To Walk In Their Footsteps

>> Sunday, July 19, 2009


You know what I haven’t done in a while? Talked about space exploration. Some rocket scientist!

However, given tomorrow is the 40th anniversary of the first steps on the Moon, it’s about time I did. Now, I can’t tell you I remember it. I was only a few months older than my baby (and, yes, that means I’ll be turning 42 in November) when we landed, so I don’t remember it exactly. But, I truly believe those steps changed the world.

I’ve talked before about human spaceflight and our program, its strengths and weaknesses (on today.com). In fact, I could talk indefinitely on this.

But what I want to talk about today is that actual first excursion on the surface of the moon and what that means, even to those of us today. Because it’s more than a couple of guys putting on complex balloon with a fragile life support system strapped on their backs and stepping out into abrasive dust in an unforgiving environment with no way to be recovered if any little thing failed. It was more than they were brave and clever or that hundreds to thousands of intelligent people had put their all into making this possible.

At that moment in time, for that instant, we knew that there was no limit to what people could do if we wanted it hard enough. In less than fifteen years we’d gone from being trapped within our atmosphere to becoming an interplanetary species.

I think that accomplishment, that moment, had a huge impact in that world, scared, on one hand, by technology what with nuclear threats filling the world around them but also still tied to the world of their parents, a different world where refrigeration, flying in planes, communications like movies, radio, television, and telephones, medical advances, electricity and running water were still fresh and new. Seventy-five years before we walked on the moon, children were still born at home, vaccines were all but unknown, there were no (or very little/few) planes, cars, distributed electricity, common running water, radio – that’s within living memory.

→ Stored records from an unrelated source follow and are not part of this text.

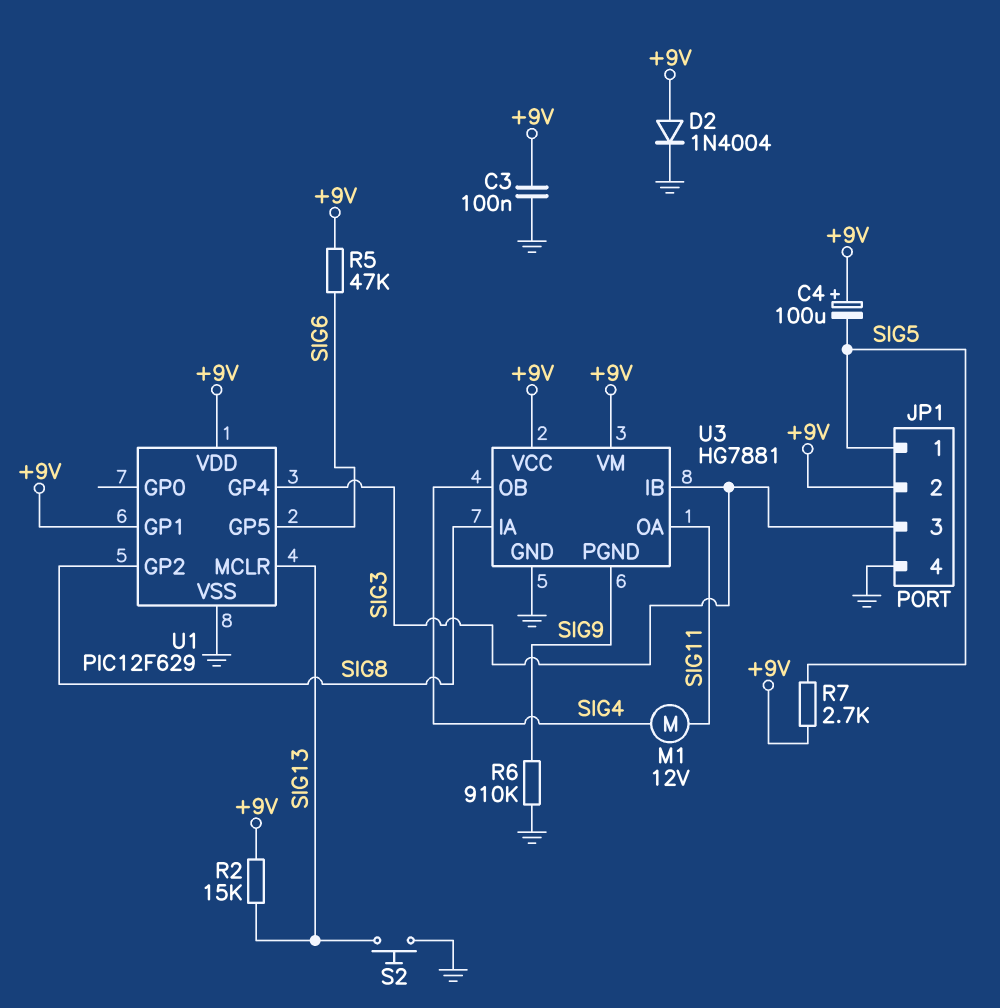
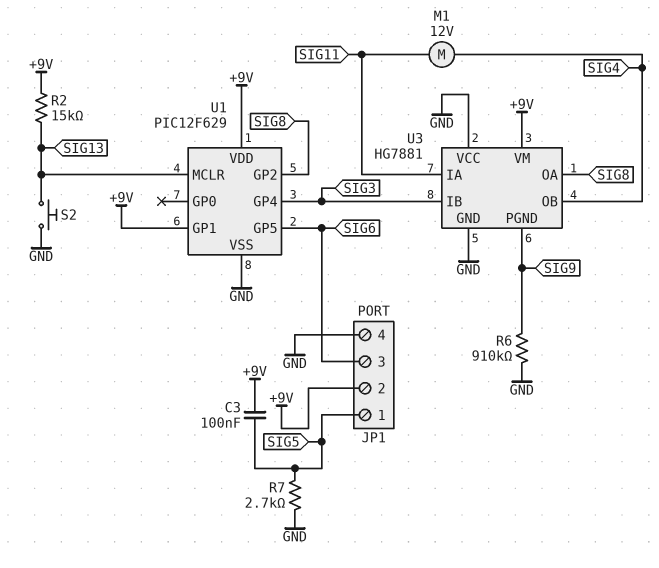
C3: 100nF (+9V, GND) -> 100nF (+9V, SIG5)
C4: 100uF (plus +9V, minus SIG5) -> none
D2: diode 1N4004 (A +9V, K GND) -> none
JP1 pin 3: SIG3 -> SIG6
R5: 47k (+9V, SIG6) -> none
R7: 2.7k (+9V, SIG5) -> 2.7k (GND, SIG5)
U3 pin IA: SIG8 -> SIG11
U3 pin OA: SIG11 -> SIG8
U3 pin VCC: +9V -> GND

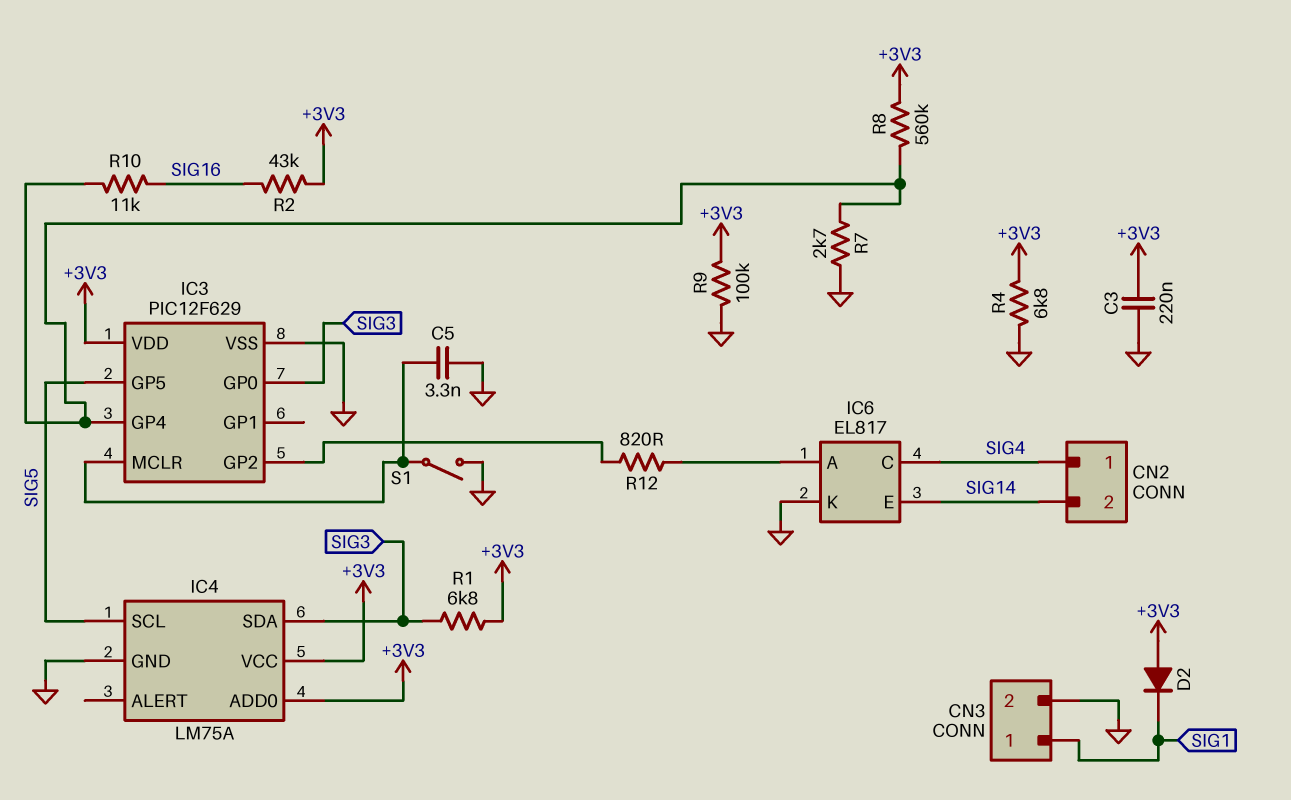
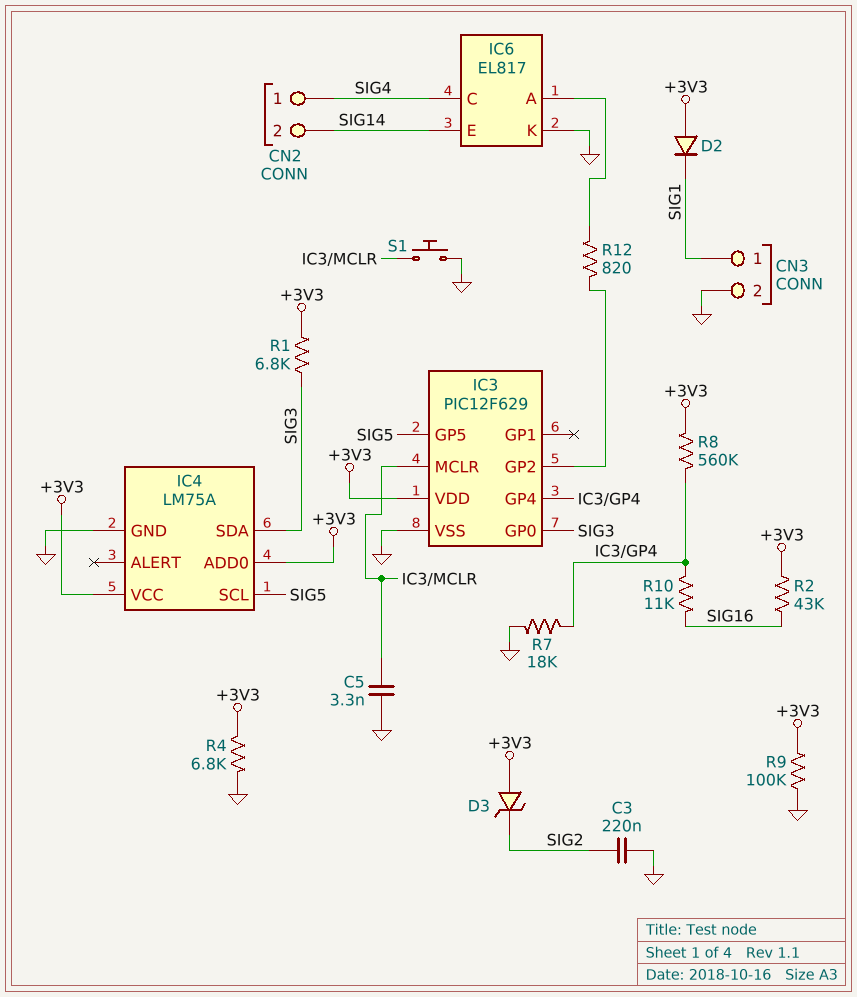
C3: 220nF (+3V3, GND) -> 220nF (GND, SIG2)
D3: none -> zener (A +3V3, K SIG2)
R7: 2.7k (GND, IC3/GP4) -> 18k (GND, IC3/GP4)
S1: switch (GND, IC3/MCLR) -> button (GND, IC3/MCLR)

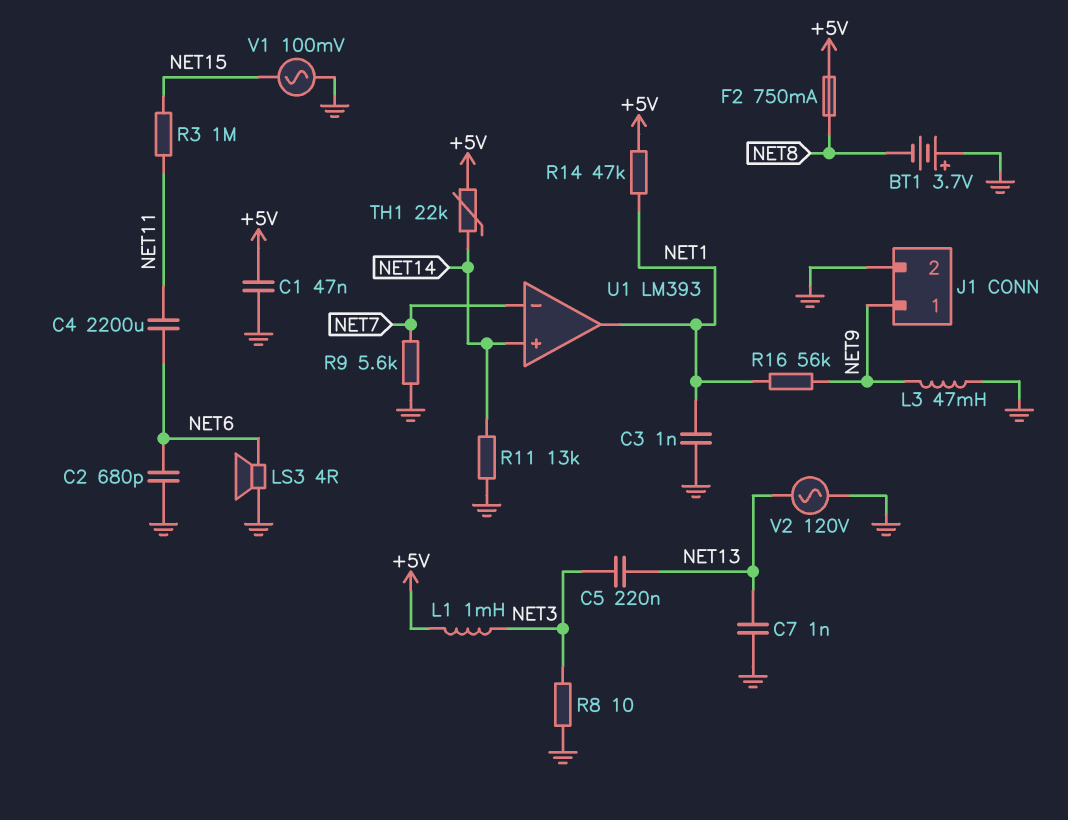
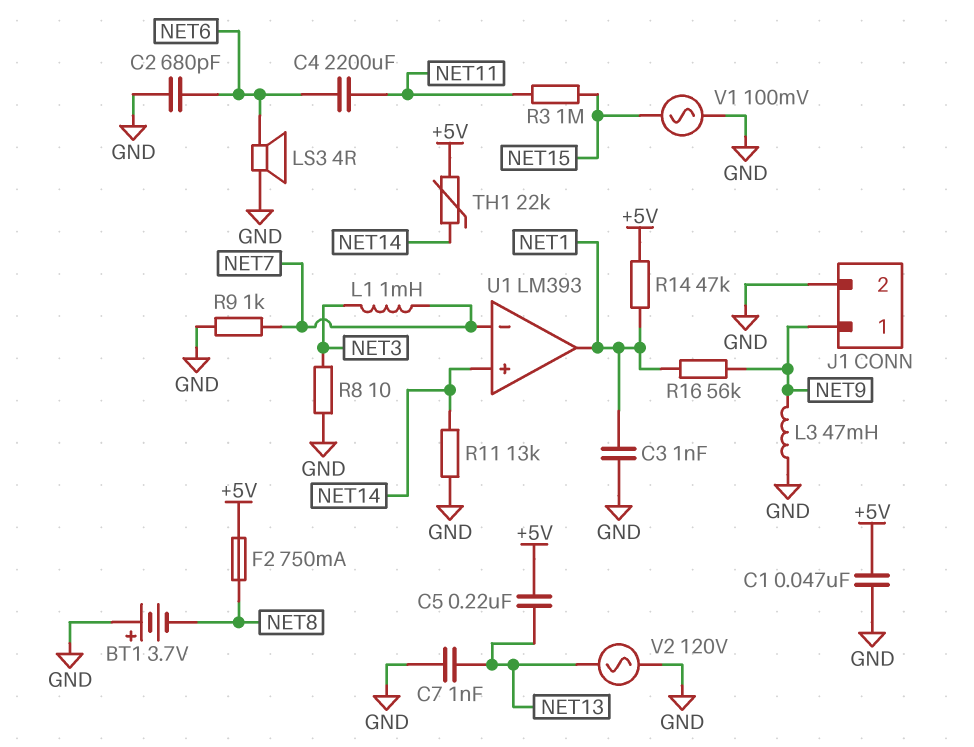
C5: 220nF (NET3, NET13) -> 220nF (+5V, NET13)
L1: 1mH (+5V, NET3) -> 1mH (NET3, NET7)
R9: 5.6k (GND, NET7) -> 1k (GND, NET7)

It changed the rules and, I think affected everything that followed, even if it had nothing to do with space. True, space activities provided the means for instantaneous communication around the world, via media, via telephone. It provided pictures and information on our world and the universe around us we’d never known. But that moment, I think, was part of the radical change in the life around us and what we wanted from life. For that moment, there were no limits in front of us and the memory of that moment flavored what we did and how we lived after that. Some of that, of course, wasn’t good.

But some of that was incredible. And we need it back. Our interplanetary status – surely such things have a time limit. That sense of power is eroding leaving too many people complaining instead about all the things we can’t do, can’t accomplish, can’t make better. It’s too big, too hard, too expensive. It will take too long.

There was a time when some remarkable people proved that wrong. Let’s not forget it. Let’s get back on the path.

10 comments:

  • Roy
     

    *Standing ovation*

    Hear, hear!

  • The Mother
     

    Clarke's second law in action. Wonderful.

  • Stephanie Barr
     

    I'm ashamed to admit I had to look up Clarke's second law, but it's quite apropos. I'll be adding them to my quote list.

    "The only way of discovering the limits of the possible is to venture a little way past them into the impossible."

    Thanks, Roy.

  • Mike
     

    "Its One Small Step for Man, One Giant Leap for Mankind" N. Armstrong, July 20, 1969. What will be the quote when man first steps foot on Mars?

  • Aron Sora
     

    This was a perfectly executed call for humanity to return to the moon. Something that should be presented at a TED conference. Very nice, this post is truly inspiring and should be a guiding document, not only for the space community, but for humanity.

    I can't come up with much to say, but I really thought this was one of your best posts.

  • Stephanie Barr
     

    Mike: I have no idea, but I hope I hear it in my lifetime.

  • Relax Max
     

    The first human to walk on the moon is rather reclusive as celebrities go, a very private person. So, I suppose, it was out of a sense of duty to the anniversary that he gave a rare interview. But even then, it was business as usual without undue emotion:

    Q. - Describe your emotions once you made the landing.

    Neil Armstrong - There were a few system details that we had to take care of immediately. Once we got through those, there was time to shake hands. We had made it. So far, so good. But there wasn't a lot of time for enjoying the moment. There were other things to do.

    Q. (On the importance of the first words spoken from the moon)

    Neil Armstrong - I didn't think it was particularly important. But I knew other people might.
    ---------
    For Armstrong and Alden (and Collins, of course) they were just doing their job.

    It was a great time for America.

  • Relax Max
     

    Aldrin. Buzz Aldrin. Sorry.

    And the LAST man to walk on the moon was a Senator from my state. I have had the pleasure of meeting two men who walked on the moon. At least walking down a receiving line. I guess that counts.

  • Relax Max
     

    I mean the "most recent" man to walk on the moon, not the "last". Never say "last", right?

    I'm going now...

  • Stephanie Barr
     

    I've met a couple myself, but not Neil Armstrong. I was fortunate enough to be in a meeting discussing EVA lessons learned from Apollo and we had five crewmembers there. It was not only a wealth of useful information, it was a real honor to be in the same room with them.